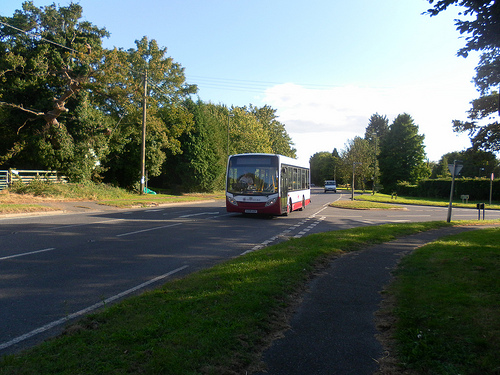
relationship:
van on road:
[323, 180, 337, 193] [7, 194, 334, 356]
--
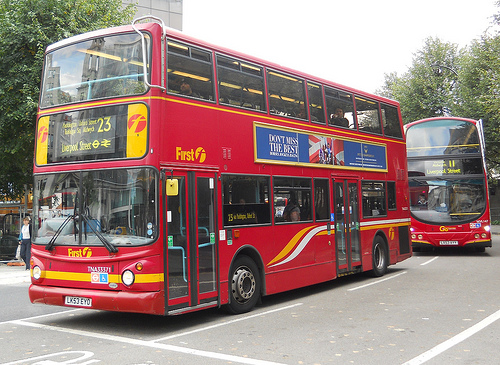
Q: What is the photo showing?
==
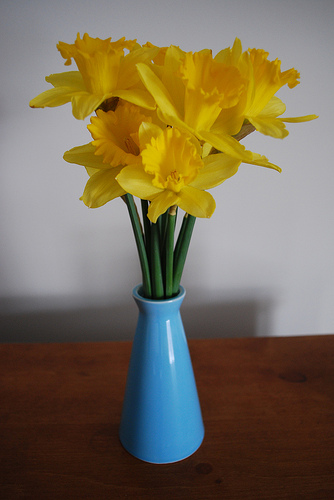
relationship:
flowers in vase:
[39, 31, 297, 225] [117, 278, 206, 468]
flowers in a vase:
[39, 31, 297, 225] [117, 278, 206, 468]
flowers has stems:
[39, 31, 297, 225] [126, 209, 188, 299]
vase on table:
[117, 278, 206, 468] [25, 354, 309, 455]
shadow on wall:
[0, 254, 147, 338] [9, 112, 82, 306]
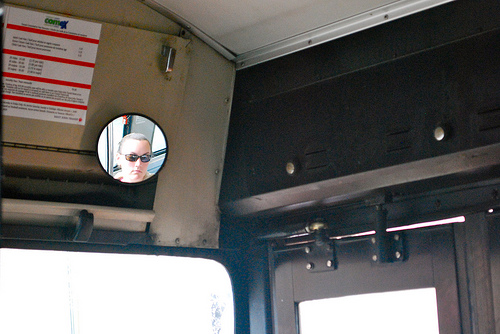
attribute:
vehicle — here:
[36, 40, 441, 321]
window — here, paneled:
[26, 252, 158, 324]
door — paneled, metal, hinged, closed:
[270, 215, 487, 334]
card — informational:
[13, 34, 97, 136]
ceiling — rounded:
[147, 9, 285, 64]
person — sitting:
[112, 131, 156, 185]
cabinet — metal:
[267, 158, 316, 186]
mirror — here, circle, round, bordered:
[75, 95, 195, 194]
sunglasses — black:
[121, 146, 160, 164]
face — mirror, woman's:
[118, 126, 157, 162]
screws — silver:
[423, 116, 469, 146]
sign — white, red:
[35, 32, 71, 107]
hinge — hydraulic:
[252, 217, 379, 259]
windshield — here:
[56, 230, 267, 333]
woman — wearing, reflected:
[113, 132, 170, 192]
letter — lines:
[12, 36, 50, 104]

WORK REQUEST: Copy every line in the items above that contains the word "flowers". Treat uppercase and lowercase letters as different.

TASK SOLUTION:
flowers in vase:
flowers in a vase:
flowers has stems:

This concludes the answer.